◆ **Information shown**:
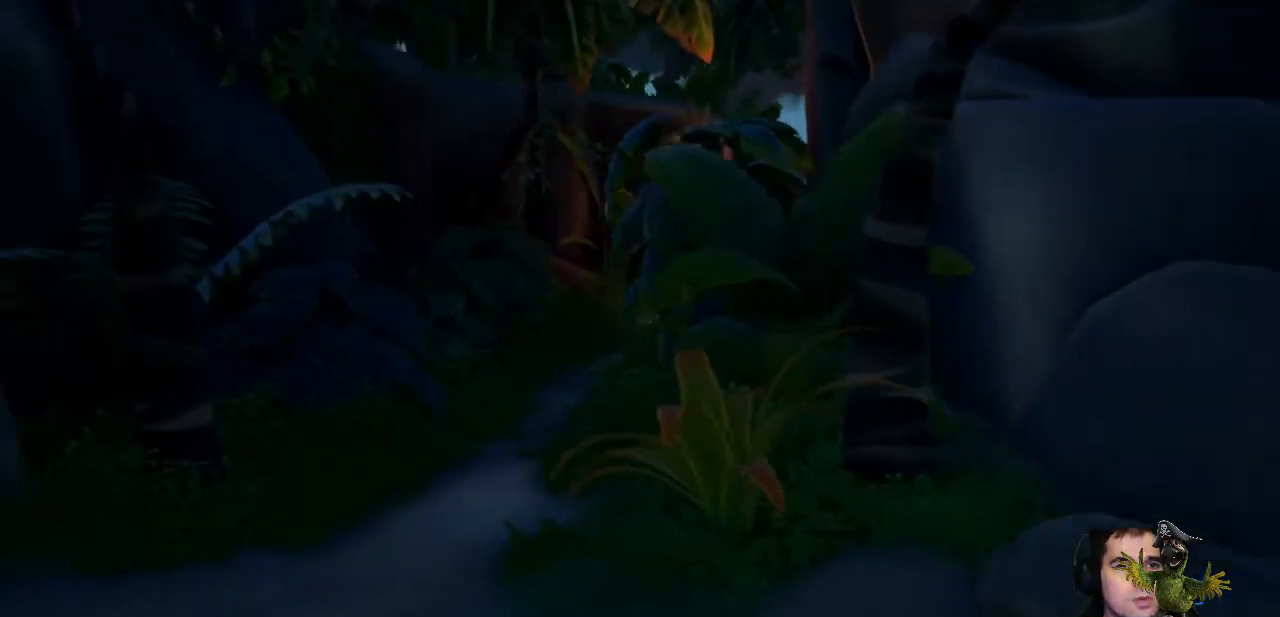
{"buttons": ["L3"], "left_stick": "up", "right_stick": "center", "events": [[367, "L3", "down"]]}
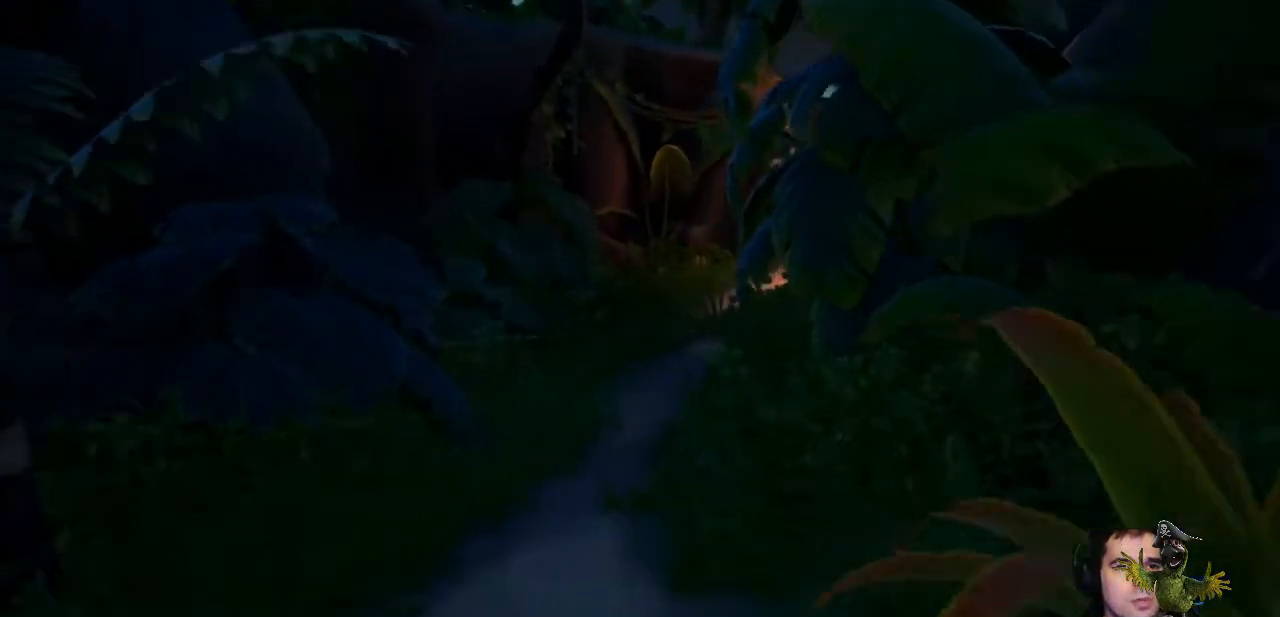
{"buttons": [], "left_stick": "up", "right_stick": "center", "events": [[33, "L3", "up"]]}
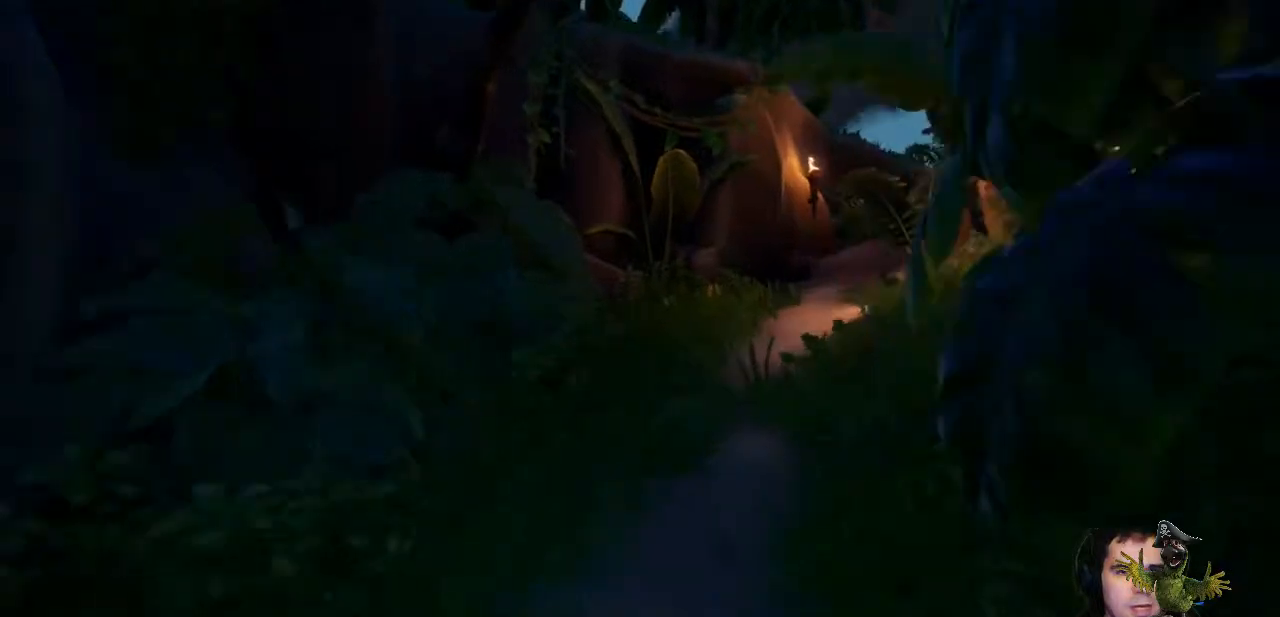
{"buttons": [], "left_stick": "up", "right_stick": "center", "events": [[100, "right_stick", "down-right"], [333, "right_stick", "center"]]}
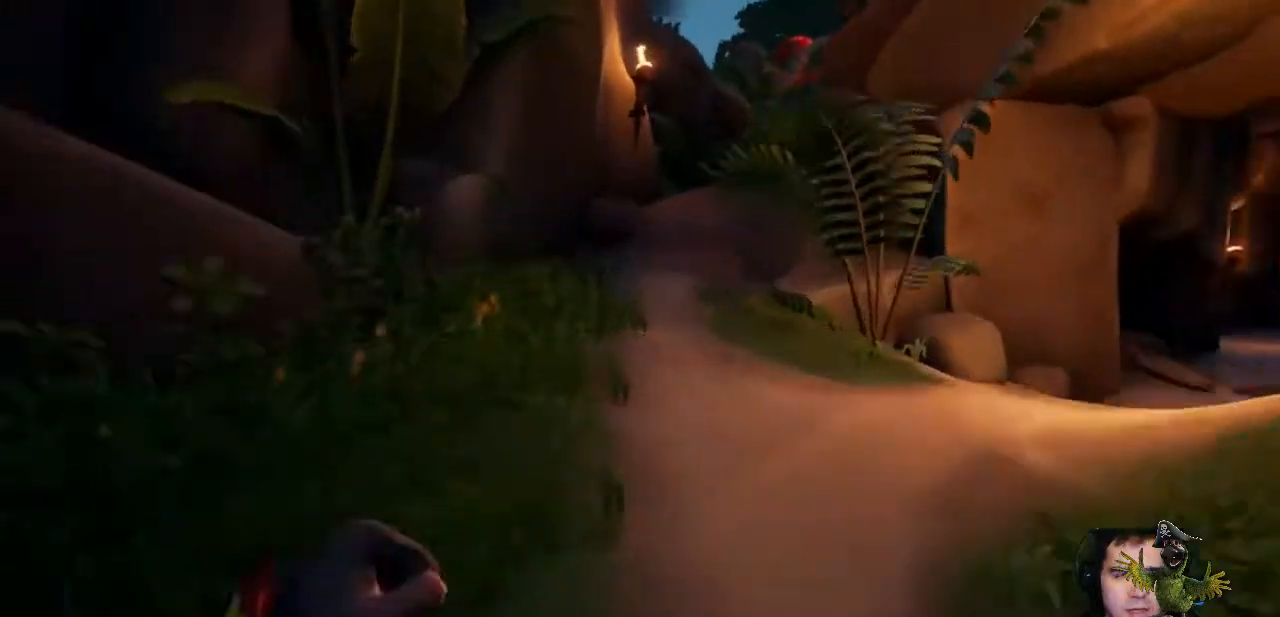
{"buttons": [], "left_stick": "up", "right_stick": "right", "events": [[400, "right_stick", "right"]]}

◆ **About this exercise**: Set down the complete material exactly, but do not include the images.

◆ **Output of the exercise**:
{"buttons": ["L3"], "left_stick": "up", "right_stick": "center", "events": [[367, "L3", "down"]]}
{"buttons": [], "left_stick": "up", "right_stick": "center", "events": [[33, "L3", "up"]]}
{"buttons": [], "left_stick": "up", "right_stick": "center", "events": [[100, "right_stick", "down-right"], [333, "right_stick", "center"]]}
{"buttons": [], "left_stick": "up", "right_stick": "right", "events": [[400, "right_stick", "right"]]}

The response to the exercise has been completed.